Native Windows support for NPUs and Arm
Microsoft is building in support for NPUs into the Windows Platform, from Visual Studio and VS Code to .Net, Windows Terminal and the Windows Subsystems for Linux and Android, and will supply an “Arm-native toolchain for Arm native apps,” with full Arm support for VS 2022, VS Code, Visual C++, .Net 6 and Java, Classic .Net, Windows Terminal, and WSL / WSA.

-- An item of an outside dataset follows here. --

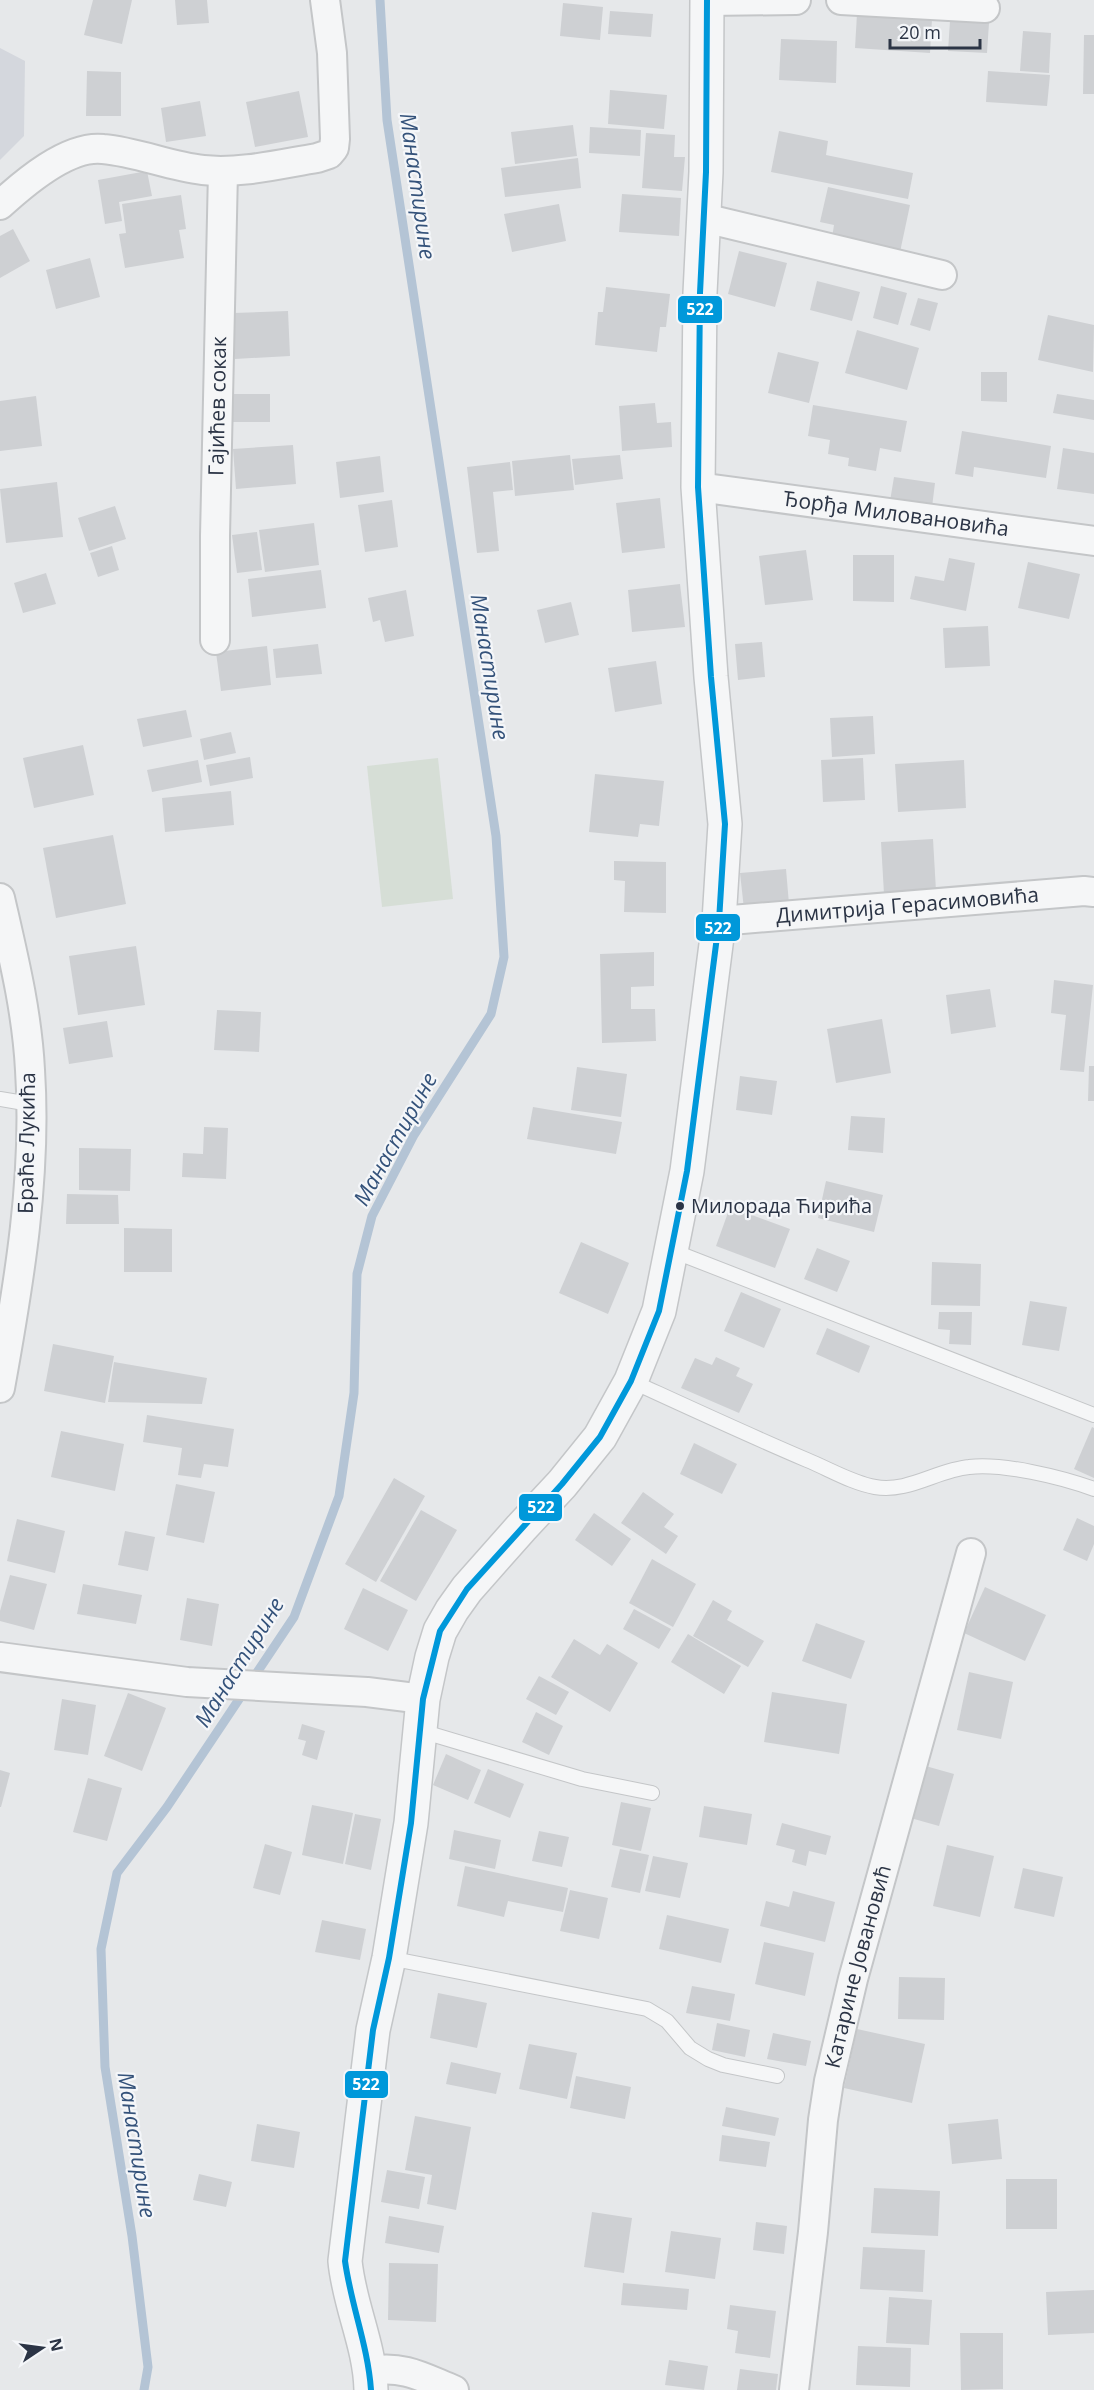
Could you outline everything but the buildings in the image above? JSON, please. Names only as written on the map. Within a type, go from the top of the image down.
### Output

Microsoft is working with a number of open source projects to natively target ARM, including Python, node, git, and LLVM.
The Hybrid Loop
“Artificial Intelligence,” or AI, is rapidly changing the way computing works and the way Microsoft develops tools for applications, and at Build 2022 Microsoft is introducing the concept of a “Hybrid Loop.” This “powerful, cross-platform development pattern for building AI experiences” can dynamically decide whether to run on a local client or on Azure, and shift the load between client and cloud and back again. This “hybrid loop,” where developers won’t have to decide beforehand where to best run their applications, will be enhanced by NPU capable devices like Project Volterra, making AI workloads even more powerful as they’re shifted between the device and the cloud.
Microsoft plans to share more details on the Hybrid loop and the AI Toolchain soon.
Microsoft has had a bit of a rough start with Windows on Arm, as once Intel devices caught up in terms of battery performance there wasn’t much of a reason to run Windows on Arm, but the promise of next gen AI and neural processing may change that, and the future could be bright.